I always wounder what will come out of dd's mouth some days - its hard not to laugh when they are being so serious about somethings.

Charity
03-15-2005, 10:55 AM
If he loses a paper, socks, etc then someone 'stole' it.

Ah yes, we hear that here too....sigh

bluehalo
04-12-2005, 09:06 PM
another mom of a spirited 4 y.o. here too...

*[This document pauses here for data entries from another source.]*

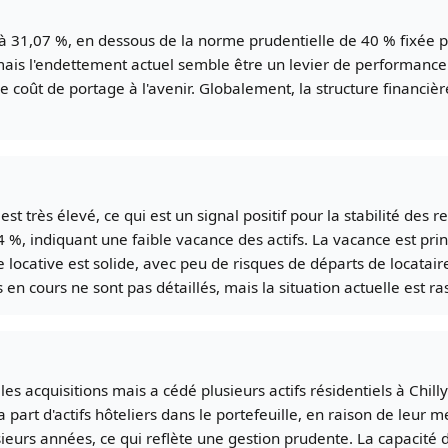
à 31,07 %, en dessous de la norme prudentielle de 40 % fixée pa
mais l'endettement actuel semble être un levier de performance 
 coût de portage à l'avenir. Globalement, la structure financièr
st très élevé, ce qui est un signal positif pour la stabilité des r
 %, indiquant une faible vacance des actifs. La vacance est pri
ue locative est solide, avec peu de risques de départs de locatai
n cours ne sont pas détaillés, mais la situation actuelle est ra
les acquisitions mais a cédé plusieurs actifs résidentiels à Chi
a part d'actifs hôteliers dans le portefeuille, en raison de leu
ieurs années, ce qui reflète une gestion prudente. La capacité d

I just finished reading "Living With Your Active Alert Child" ... I really recommend it. Here's a link to a pretty thorough outline, to give you an idea of what it's about.
http://www.network54.com/Realm/Spirited_Kids/Budd.htm

It's similar to "Raising your Spirited Child", but it talks a lot about this one specific temperment that she's coined "active alert" ... it really sums up our DS to a "T". Although it didn't have a *ton* of new recommendations (to be fair, I've done a *lot* of reading on this topic, so there's not a whole lot new out there anyway *lol*), I found it very validating. It had some interesting information on family types, and how each member plays a role, and how "active alert" children fit into those families.

huskrkid
04-13-2005, 05:15 AM
I just wanted to tell you I could have written your post. Dd is the same way right now. You are not alone by any means!!! :big hug:

Sunni
05-04-2005, 11:08 AM
My son is 4 1/2 and I could have written your post almost word for word except he rarely likes to snuggle and he constantly inturrupts (off subject) when I read to him. :rolleyes: I really am believe that 4 is a *tough* year! Almost every day is a huge challange anymore! I just hope 5 gets better!

cristian_bella
05-06-2005, 01:00 PM
You've described my son to a "T," too! We are 2 days into 4 & he's been doing all this for the past 3 weeks. SO glad there are other mamas going through the same. :hug: Sorry I don't have any useful information right now. We're just doing a lot of eye to eye talking & trying to spend more time w/ him. He has a younger sib, too, so maybe the fact she's recently become mobile has something to do w/ it.

bluehalo~ the book & link sound very much like Cristian. I'll have to check it out. Thanks for the info.